Less than an hour after being overcome with emotion as I heard about Gabriel being an innocent little child, imagining him left to die as if he were worthless, I am sitting in the round concrete hut (with the grass roof – my favorite building here) in the midst of the kids music and here is Gabriel, who is kind of like the sound man (who sets up the equipment when the kids perform), singing and dancing back and forth with the others. Then I see two other teenage boys in the orphanage who love the singing so much that they have somehow become part of the band. They are both singing their hearts out, first standing in the doorway and then dancing with the others. It is the kind of thing where for the rest of your life you will remember this time with such fondness that you will just ache to be there again. The music is so beautiful – if anyone who ever reads this were here in this hut with me right now it would be impossible for you to say that you’ve ever heard music more beautiful. The melody is beautiful and haunting and maybe even bitter sweet and the combination of Clara’s voice and Domingos’ arrangements are perfect. These practices have been going on every night since we returned from the U.S. and I love it. The warm breeze comes in through all the large open-air windows. The music is in Macua and it’s all to God.
There are three girls singing plus now these three boys. Another boy is playing keyboard, another is playing guitar, a girl is playing bass, another boy is playing drums, and Domingos is going back and forth between the saxophone and another guitar, which I think he is like a genius at.
I am looking at the other two teenage boys and crying all over again because both of them came here literally from living homeless in the streets. Kids who live in the streets spend their time begging, rummaging through trash (and nothing touchable becomes trash here because everyone’s hungry and will even suck the marrow out of a bone before discarding it), wearing one piece of garbage clothing until it literally disintegrates and falls off, and may never have put on a shoe or a pair of underwear in their life. That’s what it means to be a street kid here. It’s basically unthinkable. I am looking at these two boys and thinking about where they would be right this minute and what they would be doing if they were not in this orphanage. They are here. They are Christians. They are passionate. They love God and people. They are loyal to the death. If Victor were to give them the worst punishment you could imagine in the morning they would still defend him with all their heart and strength the same night. And they are adorable. One has had a hard week. Yesterday the staff made a special Macua drink for all the kids and he took a lot of it and drank it even when the kitchen people tried to stop him. He got in big trouble and is now still recovering from this whole episode and its consequences. This morning my brother (who speaks Portuguese and has been in Mozambique more than I have) called us on Skype and I brought a little group of kids in to talk. After all the kids went out, the boy I am talking about came in, sat in a chair facing the laptop, and talked to my brother, looking at each other back and forth through laptop screens, for over ten minutes. This was one of the best, most valuable skype uses ever.

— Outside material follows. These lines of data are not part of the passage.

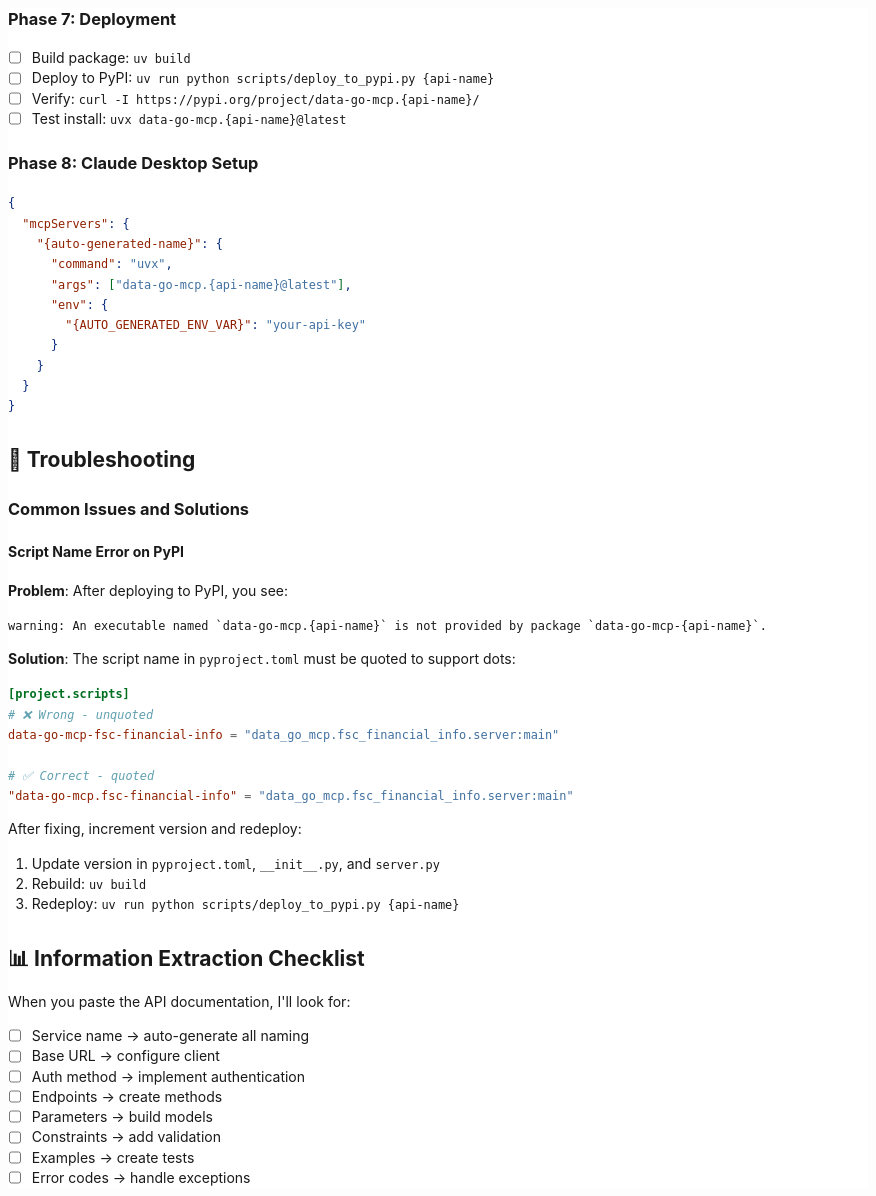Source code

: ### Phase 7: Deployment
- [ ] Build package: `uv build`
- [ ] Deploy to PyPI: `uv run python scripts/deploy_to_pypi.py {api-name}`
- [ ] Verify: `curl -I https://pypi.org/project/data-go-mcp.{api-name}/`
- [ ] Test install: `uvx data-go-mcp.{api-name}@latest`

### Phase 8: Claude Desktop Setup
```json
{
  "mcpServers": {
    "{auto-generated-name}": {
      "command": "uvx",
      "args": ["data-go-mcp.{api-name}@latest"],
      "env": {
        "{AUTO_GENERATED_ENV_VAR}": "your-api-key"
      }
    }
  }
}
```

## 🔧 Troubleshooting

### Common Issues and Solutions

#### Script Name Error on PyPI
**Problem**: After deploying to PyPI, you see:
```
warning: An executable named `data-go-mcp.{api-name}` is not provided by package `data-go-mcp-{api-name}`.
```

**Solution**: The script name in `pyproject.toml` must be quoted to support dots:
```toml
[project.scripts]
# ❌ Wrong - unquoted
data-go-mcp-fsc-financial-info = "data_go_mcp.fsc_financial_info.server:main"

# ✅ Correct - quoted
"data-go-mcp.fsc-financial-info" = "data_go_mcp.fsc_financial_info.server:main"
```

After fixing, increment version and redeploy:
1. Update version in `pyproject.toml`, `__init__.py`, and `server.py`
2. Rebuild: `uv build`
3. Redeploy: `uv run python scripts/deploy_to_pypi.py {api-name}`

## 📊 Information Extraction Checklist

When you paste the API documentation, I'll look for:

- [ ] Service name → auto-generate all naming
- [ ] Base URL → configure client
- [ ] Auth method → implement authentication
- [ ] Endpoints → create methods
- [ ] Parameters → build models
- [ ] Constraints → add validation
- [ ] Examples → create tests
- [ ] Error codes → handle exceptions
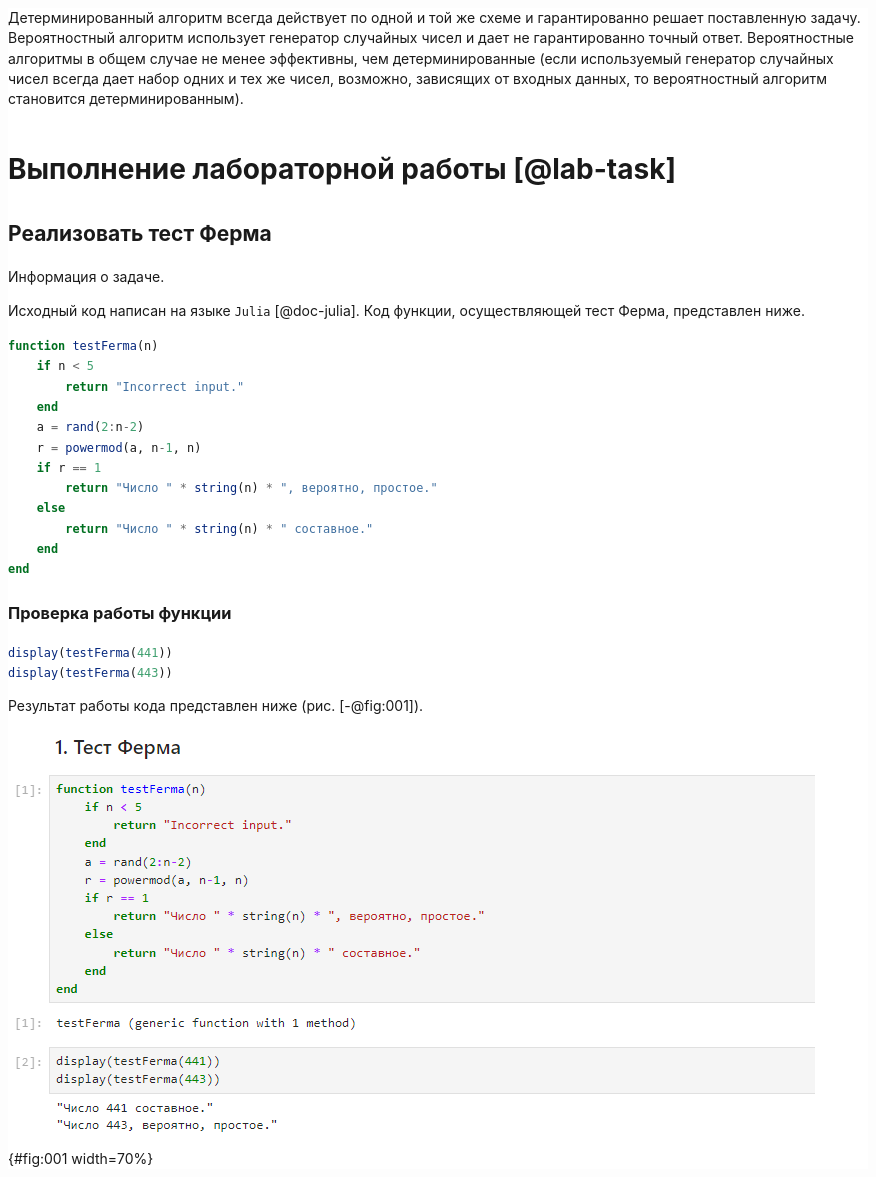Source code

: Детерминированный алгоритм всегда действует по одной и той же схеме и гарантированно решает поставленную задачу.
Вероятностный алгоритм использует генератор случайных чисел и дает не гарантированно точный ответ.
Вероятностные алгоритмы в общем случае не менее эффективны, чем детерминированные (если используемый генератор
случайных чисел всегда дает набор одних и тех же чисел, возможно, зависящих от входных данных, то вероятностный алгоритм становится детерминированным).

# Выполнение лабораторной работы [@lab-task]

## Реализовать тест Ферма

Информация о задаче.

Исходный код написан на языке `Julia` [@doc-julia]. Код функции, осуществляющей тест Ферма, представлен ниже.

```julia
function testFerma(n)
    if n < 5
        return "Incorrect input."
    end
    a = rand(2:n-2)
    r = powermod(a, n-1, n)
    if r == 1
        return "Число " * string(n) * ", вероятно, простое."
    else
        return "Число " * string(n) * " составное."
    end
end
```

### Проверка работы функции

```julia
display(testFerma(441))
display(testFerma(443))
```

Результат работы кода представлен ниже (рис. [-@fig:001]).

![Результат работы реализованной функции теста Ферма](image/1.png){#fig:001 width=70%}
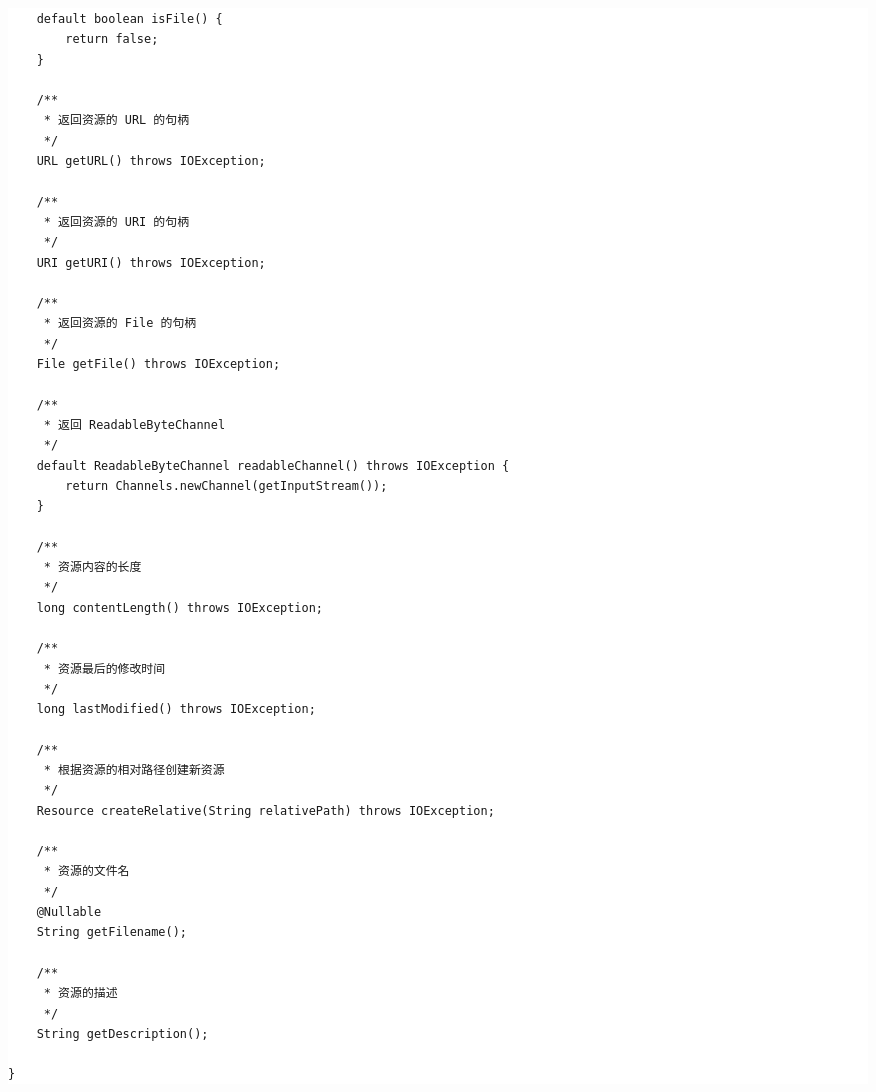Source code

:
 ```
	default boolean isFile() {
		return false;
	}

	/**
	 * 返回资源的 URL 的句柄
	 */
	URL getURL() throws IOException;

	/**
	 * 返回资源的 URI 的句柄
	 */
	URI getURI() throws IOException;

	/**
	 * 返回资源的 File 的句柄
	 */
	File getFile() throws IOException;

	/**
	 * 返回 ReadableByteChannel
	 */
	default ReadableByteChannel readableChannel() throws IOException {
		return Channels.newChannel(getInputStream());
	}

	/**
	 * 资源内容的长度
	 */
	long contentLength() throws IOException;

	/**
	 * 资源最后的修改时间
	 */
	long lastModified() throws IOException;

	/**
	 * 根据资源的相对路径创建新资源
	 */
	Resource createRelative(String relativePath) throws IOException;

	/**
	 * 资源的文件名
	 */
	@Nullable
	String getFilename();

	/**
	 * 资源的描述
	 */
	String getDescription();

}
```
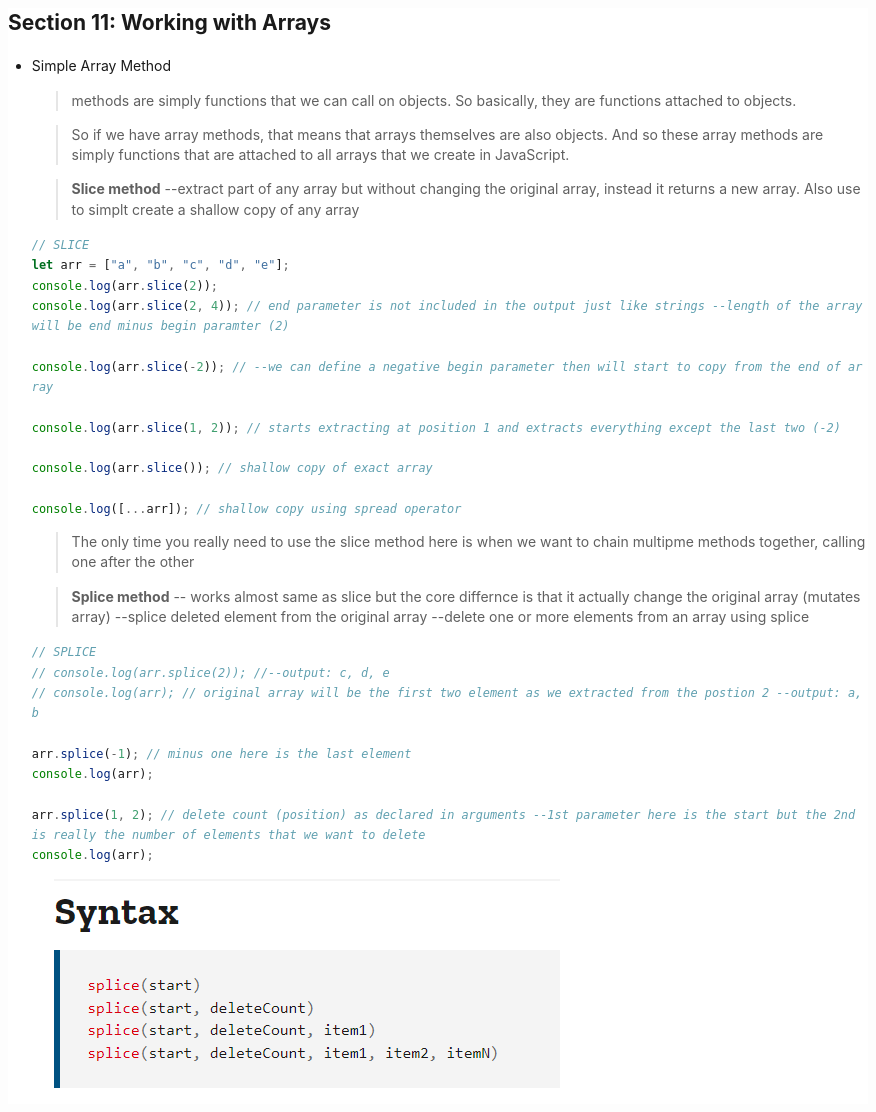 ## Section 11: Working with Arrays

- Simple Array Method

  > methods are simply functions that we can call on objects. So basically, they are functions attached to objects.

  > So if we have array methods, that means that arrays themselves are also objects. And so these array methods are simply functions that are attached to all arrays that we create in JavaScript.

  > **Slice method** --extract part of any array but without changing the original array, instead it returns a new array. Also use to simplt create a shallow copy of any array

  ```js
  // SLICE
  let arr = ["a", "b", "c", "d", "e"];
  console.log(arr.slice(2));
  console.log(arr.slice(2, 4)); // end parameter is not included in the output just like strings --length of the array will be end minus begin paramter (2)

  console.log(arr.slice(-2)); // --we can define a negative begin parameter then will start to copy from the end of array

  console.log(arr.slice(1, 2)); // starts extracting at position 1 and extracts everything except the last two (-2)

  console.log(arr.slice()); // shallow copy of exact array

  console.log([...arr]); // shallow copy using spread operator
  ```

  > The only time you really need to use the slice method here is when we want to chain multipme methods together, calling one after the other

  > **Splice method** -- works almost same as slice but the core differnce is that it actually change the original array (mutates array) --splice deleted element from the original array --delete one or more elements from an array using splice

  ```js
  // SPLICE
  // console.log(arr.splice(2)); //--output: c, d, e
  // console.log(arr); // original array will be the first two element as we extracted from the postion 2 --output: a, b

  arr.splice(-1); // minus one here is the last element
  console.log(arr);

  arr.splice(1, 2); // delete count (position) as declared in arguments --1st parameter here is the start but the 2nd is really the number of elements that we want to delete
  console.log(arr);
  ```

  ![](./img/splice.png)
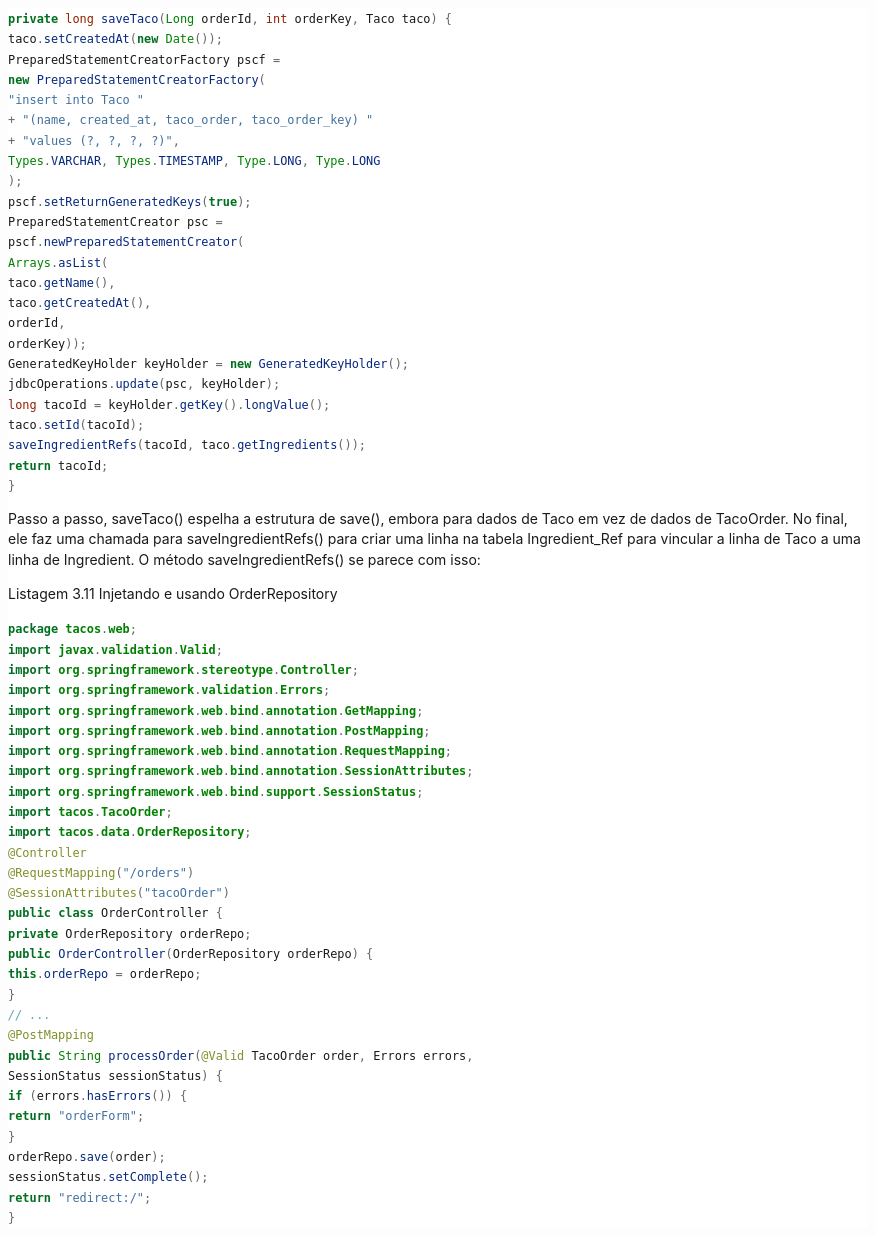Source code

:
 ```java
private long saveTaco(Long orderId, int orderKey, Taco taco) {
taco.setCreatedAt(new Date());
PreparedStatementCreatorFactory pscf =
new PreparedStatementCreatorFactory(
"insert into Taco "
+ "(name, created_at, taco_order, taco_order_key) "
+ "values (?, ?, ?, ?)",
Types.VARCHAR, Types.TIMESTAMP, Type.LONG, Type.LONG
);
pscf.setReturnGeneratedKeys(true);
PreparedStatementCreator psc =
pscf.newPreparedStatementCreator(
Arrays.asList(
taco.getName(),
taco.getCreatedAt(),
orderId,
orderKey));
GeneratedKeyHolder keyHolder = new GeneratedKeyHolder();
jdbcOperations.update(psc, keyHolder);
long tacoId = keyHolder.getKey().longValue();
taco.setId(tacoId);
saveIngredientRefs(tacoId, taco.getIngredients());
return tacoId;
}
```


Passo a passo, saveTaco() espelha a estrutura de save(), embora para dados de Taco em vez de dados de TacoOrder. No final, ele faz uma chamada para saveIngredientRefs() para criar uma
linha na tabela Ingredient_Ref para vincular a linha de Taco a uma linha de Ingredient. O método saveIngredientRefs() se parece com isso:

Listagem 3.11 Injetando e usando OrderRepository

```java
package tacos.web;
import javax.validation.Valid;
import org.springframework.stereotype.Controller;
import org.springframework.validation.Errors;
import org.springframework.web.bind.annotation.GetMapping;
import org.springframework.web.bind.annotation.PostMapping;
import org.springframework.web.bind.annotation.RequestMapping;
import org.springframework.web.bind.annotation.SessionAttributes;
import org.springframework.web.bind.support.SessionStatus;
import tacos.TacoOrder;
import tacos.data.OrderRepository;
@Controller
@RequestMapping("/orders")
@SessionAttributes("tacoOrder")
public class OrderController {
private OrderRepository orderRepo;
public OrderController(OrderRepository orderRepo) {
this.orderRepo = orderRepo;
}
// ...
@PostMapping
public String processOrder(@Valid TacoOrder order, Errors errors,
SessionStatus sessionStatus) {
if (errors.hasErrors()) {
return "orderForm";
}
orderRepo.save(order);
sessionStatus.setComplete();
return "redirect:/";
}
```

I can look at every person in this room and be emotional. One girl’s parents died of AIDS and when she and her little brother arrived here several years ago, they were so skinny and diseased that the staff thought they wouldn’t make it through the month. Now they are healthy and strong. She is gorgeous and her voice is amazing. Her personality is outgoing and soft and fun and enthusiastic. Even though she is a tiny 12 year old Victor has found her at times fasting and praying on her own ambition. She is delightful. Another girl’s parents died when their house collapsed on them in a storm. Before they died, leaving their children orphans, another boy’s dad was a well known chef , anothers was a policeman, and anothers was a beloved pastor. I can not even fathom the love that these parents must have had for their precious children and the horrific nightmare of the parent dying and the child being left at the mercy of whatever. Now they are here and they are in this little room singing their hearts out, playing their instruments, singing to God. They are all beautiful and handsome and strong, wearing nice clothes, and free from abuse, hunger, and fending-for-yourselfness. They sing like angels. I can’t believe I get to be part of this.
The band performing at the International Crossroads Music Festival in Nampula in May.